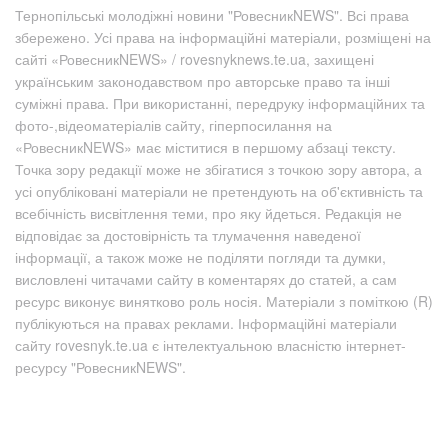
Тернопільські молодіжні новини "РовесникNEWS". Всі права
збережено. Усі права на інформаційні матеріали, розміщені на
сайті «РовесникNEWS» / rovesnyknews.te.ua, захищені
українським законодавством про авторське право та інші
суміжні права. При використанні, передруку інформаційних та
фото-,відеоматеріалів сайту, гіперпосилання на
«РовесникNEWS» має міститися в першому абзаці тексту.
Точка зору редакції може не збігатися з точкою зору автора, а
усі опубліковані матеріали не претендують на об'єктивність та
всебічність висвітлення теми, про яку йдеться. Редакція не
відповідає за достовірність та тлумачення наведеної
інформації, а також може не поділяти погляди та думки,
висловлені читачами сайту в коментарях до статей, а сам
ресурс виконує винятково роль носія. Матеріали з поміткою (R)
публікуються на правах реклами. Інформаційні матеріали
сайту rovesnyk.te.ua є інтелектуальною власністю інтернет-
ресурсу "РовесникNEWS".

◆ **EXERCISE REQUIREMENTS**: Every line of the data should be copied as it stands, without the images.

◆ **ANSWER TO THIS PROBLEM**:
Тернопільські молодіжні новини "РовесникNEWS". Всі права
збережено. Усі права на інформаційні матеріали, розміщені на
сайті «РовесникNEWS» / rovesnyknews.te.ua, захищені
українським законодавством про авторське право та інші
суміжні права. При використанні, передруку інформаційних та
фото-,відеоматеріалів сайту, гіперпосилання на
«РовесникNEWS» має міститися в першому абзаці тексту.
Точка зору редакції може не збігатися з точкою зору автора, а
усі опубліковані матеріали не претендують на об'єктивність та
всебічність висвітлення теми, про яку йдеться. Редакція не
відповідає за достовірність та тлумачення наведеної
інформації, а також може не поділяти погляди та думки,
висловлені читачами сайту в коментарях до статей, а сам
ресурс виконує винятково роль носія. Матеріали з поміткою (R)
публікуються на правах реклами. Інформаційні матеріали
сайту rovesnyk.te.ua є інтелектуальною власністю інтернет-
ресурсу "РовесникNEWS".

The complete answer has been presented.